## Directions
Reproduce the records below line for line, with no changes.

-- Start --

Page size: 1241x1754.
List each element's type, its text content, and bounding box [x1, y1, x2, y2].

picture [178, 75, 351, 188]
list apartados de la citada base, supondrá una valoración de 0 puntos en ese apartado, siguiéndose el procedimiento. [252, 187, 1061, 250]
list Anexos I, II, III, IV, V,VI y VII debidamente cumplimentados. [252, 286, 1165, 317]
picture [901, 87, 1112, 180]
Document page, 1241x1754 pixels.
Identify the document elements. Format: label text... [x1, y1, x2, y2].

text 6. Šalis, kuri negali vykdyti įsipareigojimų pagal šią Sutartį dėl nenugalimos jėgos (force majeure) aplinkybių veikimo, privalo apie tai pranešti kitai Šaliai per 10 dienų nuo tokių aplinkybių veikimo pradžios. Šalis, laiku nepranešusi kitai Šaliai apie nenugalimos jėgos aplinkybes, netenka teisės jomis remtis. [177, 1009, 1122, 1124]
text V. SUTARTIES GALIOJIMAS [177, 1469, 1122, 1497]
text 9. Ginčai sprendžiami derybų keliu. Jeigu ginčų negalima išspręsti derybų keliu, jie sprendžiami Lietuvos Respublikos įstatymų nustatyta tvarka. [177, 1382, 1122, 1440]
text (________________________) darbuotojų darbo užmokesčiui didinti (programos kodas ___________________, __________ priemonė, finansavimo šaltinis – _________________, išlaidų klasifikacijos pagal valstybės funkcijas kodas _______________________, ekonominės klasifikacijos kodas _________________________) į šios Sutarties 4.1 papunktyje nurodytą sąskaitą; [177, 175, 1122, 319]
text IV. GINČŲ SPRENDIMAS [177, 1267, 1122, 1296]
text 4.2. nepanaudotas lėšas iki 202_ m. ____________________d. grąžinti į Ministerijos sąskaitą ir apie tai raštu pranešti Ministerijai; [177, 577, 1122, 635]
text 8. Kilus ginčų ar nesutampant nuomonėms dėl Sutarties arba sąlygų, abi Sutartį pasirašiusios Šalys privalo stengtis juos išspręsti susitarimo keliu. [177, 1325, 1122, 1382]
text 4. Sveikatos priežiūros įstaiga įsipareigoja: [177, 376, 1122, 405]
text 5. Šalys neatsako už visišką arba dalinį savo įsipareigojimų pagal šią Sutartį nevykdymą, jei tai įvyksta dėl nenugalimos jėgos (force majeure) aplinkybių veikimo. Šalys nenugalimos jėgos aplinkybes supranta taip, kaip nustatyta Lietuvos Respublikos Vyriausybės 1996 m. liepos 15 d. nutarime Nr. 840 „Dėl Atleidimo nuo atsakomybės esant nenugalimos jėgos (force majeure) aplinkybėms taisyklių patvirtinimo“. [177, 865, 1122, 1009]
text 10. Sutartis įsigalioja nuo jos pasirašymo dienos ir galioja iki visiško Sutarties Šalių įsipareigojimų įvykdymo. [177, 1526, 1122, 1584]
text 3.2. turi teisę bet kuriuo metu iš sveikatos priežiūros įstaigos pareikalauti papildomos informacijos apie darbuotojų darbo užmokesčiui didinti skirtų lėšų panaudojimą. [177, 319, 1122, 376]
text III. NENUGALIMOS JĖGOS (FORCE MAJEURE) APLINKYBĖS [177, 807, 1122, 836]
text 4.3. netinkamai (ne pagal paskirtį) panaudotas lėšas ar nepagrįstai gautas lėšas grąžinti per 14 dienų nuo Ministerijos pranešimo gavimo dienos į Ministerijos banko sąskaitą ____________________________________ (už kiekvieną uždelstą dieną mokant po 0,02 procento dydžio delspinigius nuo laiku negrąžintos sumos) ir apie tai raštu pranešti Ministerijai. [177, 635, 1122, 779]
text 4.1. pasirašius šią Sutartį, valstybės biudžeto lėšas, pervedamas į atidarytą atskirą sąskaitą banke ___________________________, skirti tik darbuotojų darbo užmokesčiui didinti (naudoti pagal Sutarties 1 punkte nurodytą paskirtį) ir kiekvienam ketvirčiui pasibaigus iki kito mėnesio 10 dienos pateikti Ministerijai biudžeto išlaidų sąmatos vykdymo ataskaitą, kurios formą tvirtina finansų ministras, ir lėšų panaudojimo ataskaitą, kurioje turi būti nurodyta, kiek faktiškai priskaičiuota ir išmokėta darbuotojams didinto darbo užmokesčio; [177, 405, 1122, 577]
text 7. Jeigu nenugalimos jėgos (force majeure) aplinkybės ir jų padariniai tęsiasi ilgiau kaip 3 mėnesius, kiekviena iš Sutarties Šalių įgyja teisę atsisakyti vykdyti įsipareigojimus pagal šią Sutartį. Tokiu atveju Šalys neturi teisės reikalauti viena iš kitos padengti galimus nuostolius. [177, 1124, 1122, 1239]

-- End --

## Exercise output
Page size: 1241x1754.
List each element's type, its text content, and bounding box [x1, y1, x2, y2].

picture [178, 75, 351, 188]
list apartados de la citada base, supondrá una valoración de 0 puntos en ese apartado, siguiéndose el procedimiento. [252, 187, 1061, 250]
list Anexos I, II, III, IV, V,VI y VII debidamente cumplimentados. [252, 286, 1165, 317]
picture [901, 87, 1112, 180]
Document page, 1241x1754 pixels.
Identify the document elements. Format: label text... [x1, y1, x2, y2].

text 6. Šalis, kuri negali vykdyti įsipareigojimų pagal šią Sutartį dėl nenugalimos jėgos (force majeure) aplinkybių veikimo, privalo apie tai pranešti kitai Šaliai per 10 dienų nuo tokių aplinkybių veikimo pradžios. Šalis, laiku nepranešusi kitai Šaliai apie nenugalimos jėgos aplinkybes, netenka teisės jomis remtis. [177, 1009, 1122, 1124]
text V. SUTARTIES GALIOJIMAS [177, 1469, 1122, 1497]
text 9. Ginčai sprendžiami derybų keliu. Jeigu ginčų negalima išspręsti derybų keliu, jie sprendžiami Lietuvos Respublikos įstatymų nustatyta tvarka. [177, 1382, 1122, 1440]
text (________________________) darbuotojų darbo užmokesčiui didinti (programos kodas ___________________, __________ priemonė, finansavimo šaltinis – _________________, išlaidų klasifikacijos pagal valstybės funkcijas kodas _______________________, ekonominės klasifikacijos kodas _________________________) į šios Sutarties 4.1 papunktyje nurodytą sąskaitą; [177, 175, 1122, 319]
text IV. GINČŲ SPRENDIMAS [177, 1267, 1122, 1296]
text 4.2. nepanaudotas lėšas iki 202_ m. ____________________d. grąžinti į Ministerijos sąskaitą ir apie tai raštu pranešti Ministerijai; [177, 577, 1122, 635]
text 8. Kilus ginčų ar nesutampant nuomonėms dėl Sutarties arba sąlygų, abi Sutartį pasirašiusios Šalys privalo stengtis juos išspręsti susitarimo keliu. [177, 1325, 1122, 1382]
text 4. Sveikatos priežiūros įstaiga įsipareigoja: [177, 376, 1122, 405]
text 5. Šalys neatsako už visišką arba dalinį savo įsipareigojimų pagal šią Sutartį nevykdymą, jei tai įvyksta dėl nenugalimos jėgos (force majeure) aplinkybių veikimo. Šalys nenugalimos jėgos aplinkybes supranta taip, kaip nustatyta Lietuvos Respublikos Vyriausybės 1996 m. liepos 15 d. nutarime Nr. 840 „Dėl Atleidimo nuo atsakomybės esant nenugalimos jėgos (force majeure) aplinkybėms taisyklių patvirtinimo“. [177, 865, 1122, 1009]
text 10. Sutartis įsigalioja nuo jos pasirašymo dienos ir galioja iki visiško Sutarties Šalių įsipareigojimų įvykdymo. [177, 1526, 1122, 1584]
text 3.2. turi teisę bet kuriuo metu iš sveikatos priežiūros įstaigos pareikalauti papildomos informacijos apie darbuotojų darbo užmokesčiui didinti skirtų lėšų panaudojimą. [177, 319, 1122, 376]
text III. NENUGALIMOS JĖGOS (FORCE MAJEURE) APLINKYBĖS [177, 807, 1122, 836]
text 4.3. netinkamai (ne pagal paskirtį) panaudotas lėšas ar nepagrįstai gautas lėšas grąžinti per 14 dienų nuo Ministerijos pranešimo gavimo dienos į Ministerijos banko sąskaitą ____________________________________ (už kiekvieną uždelstą dieną mokant po 0,02 procento dydžio delspinigius nuo laiku negrąžintos sumos) ir apie tai raštu pranešti Ministerijai. [177, 635, 1122, 779]
text 4.1. pasirašius šią Sutartį, valstybės biudžeto lėšas, pervedamas į atidarytą atskirą sąskaitą banke ___________________________, skirti tik darbuotojų darbo užmokesčiui didinti (naudoti pagal Sutarties 1 punkte nurodytą paskirtį) ir kiekvienam ketvirčiui pasibaigus iki kito mėnesio 10 dienos pateikti Ministerijai biudžeto išlaidų sąmatos vykdymo ataskaitą, kurios formą tvirtina finansų ministras, ir lėšų panaudojimo ataskaitą, kurioje turi būti nurodyta, kiek faktiškai priskaičiuota ir išmokėta darbuotojams didinto darbo užmokesčio; [177, 405, 1122, 577]
text 7. Jeigu nenugalimos jėgos (force majeure) aplinkybės ir jų padariniai tęsiasi ilgiau kaip 3 mėnesius, kiekviena iš Sutarties Šalių įgyja teisę atsisakyti vykdyti įsipareigojimus pagal šią Sutartį. Tokiu atveju Šalys neturi teisės reikalauti viena iš kitos padengti galimus nuostolius. [177, 1124, 1122, 1239]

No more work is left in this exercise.